Math (`period_size` * 2) + (frequency/1000) = 64 ͞ ͞ ͞ ͞ ͞ ͞ ͞ ͞ ͞ ͞ ͞ ͞ ͞ ͞ ͞ ͞ ͞ ͞ ͞ ͞ ͞ ͞ ͞ ͞ ͞ ͞ ͞ ͞ ͞2 ͞ ͞ ͞ ͞ ͞ ͞ ͞ ͞ ͞ ͞ ͞ ͞ ͞ ͞ ͞ ͞ ͞ ͞ ͞ ͞ ͞ ͞ ͞ ͞ ͞ ͞ ͞ ͞ ͞   ͞ ͞ ͞2 ͞ `period_size` + [(48000/1000)/2] = 32 `period_size` + (48/2) = 32 `period_size` + 24 = 32 `period_size` = 32 - 24 `period_size` = 32 - 24 `period_size` = **8**

Alternatively, If I could set periods=1, I could just set period_size=16 so that extra + 48 at 48000Hz adds up to 64, but periods=1 isn't acceptable either.

So would it be feasible to lower those limits to compensate for that extra buffering that's added anyway? I wonder if it'd increase CPU usage significantly tho, at least compared to native ASIO at 64 buffer.

Also worth noting that I'm still able to use 64 samples even at up to 192000hz (max supported in general) in other ASIO apps without a single crackle. image

mirh commented 2 months ago

I don't have any idea, other than audio vendors not having needed ASIO in the first place if WDM-KS had been enough. Anyhow, whatever it's just an audio driver. Even R2.79 has its admirers

mirh commented 1 month ago

There is some shaky report the new W10 low latency mode may get you 3ms latencies, but it's really freaking annoying how no competent developer can seem to independently get it to work and confirmed.

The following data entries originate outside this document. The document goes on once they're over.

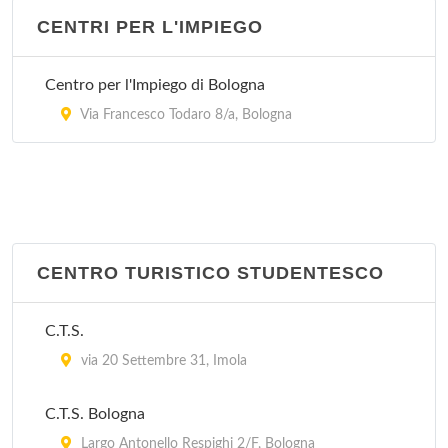
via Cipriani 25, Bologna
CENTRI PER L'IMPIEGO
Stazione Carabinieri San Ruffillo
Centro per l'Impiego di Bologna
Via di San Ruffillo 39, Bologna
Via Francesco Todaro 8/a, Bologna
CENTRO TURISTICO STUDENTESCO
C.T.S.
via 20 Settembre 31, Imola
C.T.S. Bologna
Largo Antonello Respighi 2/F, Bologna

p.s. as for the realtek asio driver, I found mixed opinions: one super positive, one neutral (old version sucks royally while new one is good, but pretty much the same of WASAPI) and another negative.

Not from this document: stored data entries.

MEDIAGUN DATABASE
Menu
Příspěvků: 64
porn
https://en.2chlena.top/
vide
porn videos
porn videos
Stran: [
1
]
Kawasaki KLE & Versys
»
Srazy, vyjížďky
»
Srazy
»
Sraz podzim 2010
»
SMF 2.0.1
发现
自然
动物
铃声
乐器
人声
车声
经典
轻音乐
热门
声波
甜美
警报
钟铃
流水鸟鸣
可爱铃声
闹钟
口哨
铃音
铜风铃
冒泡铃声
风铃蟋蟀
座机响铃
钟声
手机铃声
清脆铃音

ThreeDeeJay commented 1 month ago

<5ms latency in shared mode sounds too good to be true, but then again so did the graphics equivalent (fullscreen optimizations/flip model or whatever it's called) add it really turned out to be a decent middle middle ground between the performance and latency of exclusive fullscreen, without its inconveniences like not being able to draw regular windows on top of it and non seamless alt-tabbing, so I wonder if this would be feasible here as well, to reduce inconvenience and extra setup for the end user 🤔

dechamps commented 1 month ago

<5ms latency in shared mode sounds too good to be true

There's really no reason why that shouldn't be possible, but to me the main caveat is this "low latency shared mode" apparently requires explicit support from the audio driver. I don't know if typical drivers offer such support (hopefully at least the Microsoft USB Audio drivers and Realtek drivers do, otherwise that's a huge chunk of the market left unadressed). I've never really looked into this particular feature.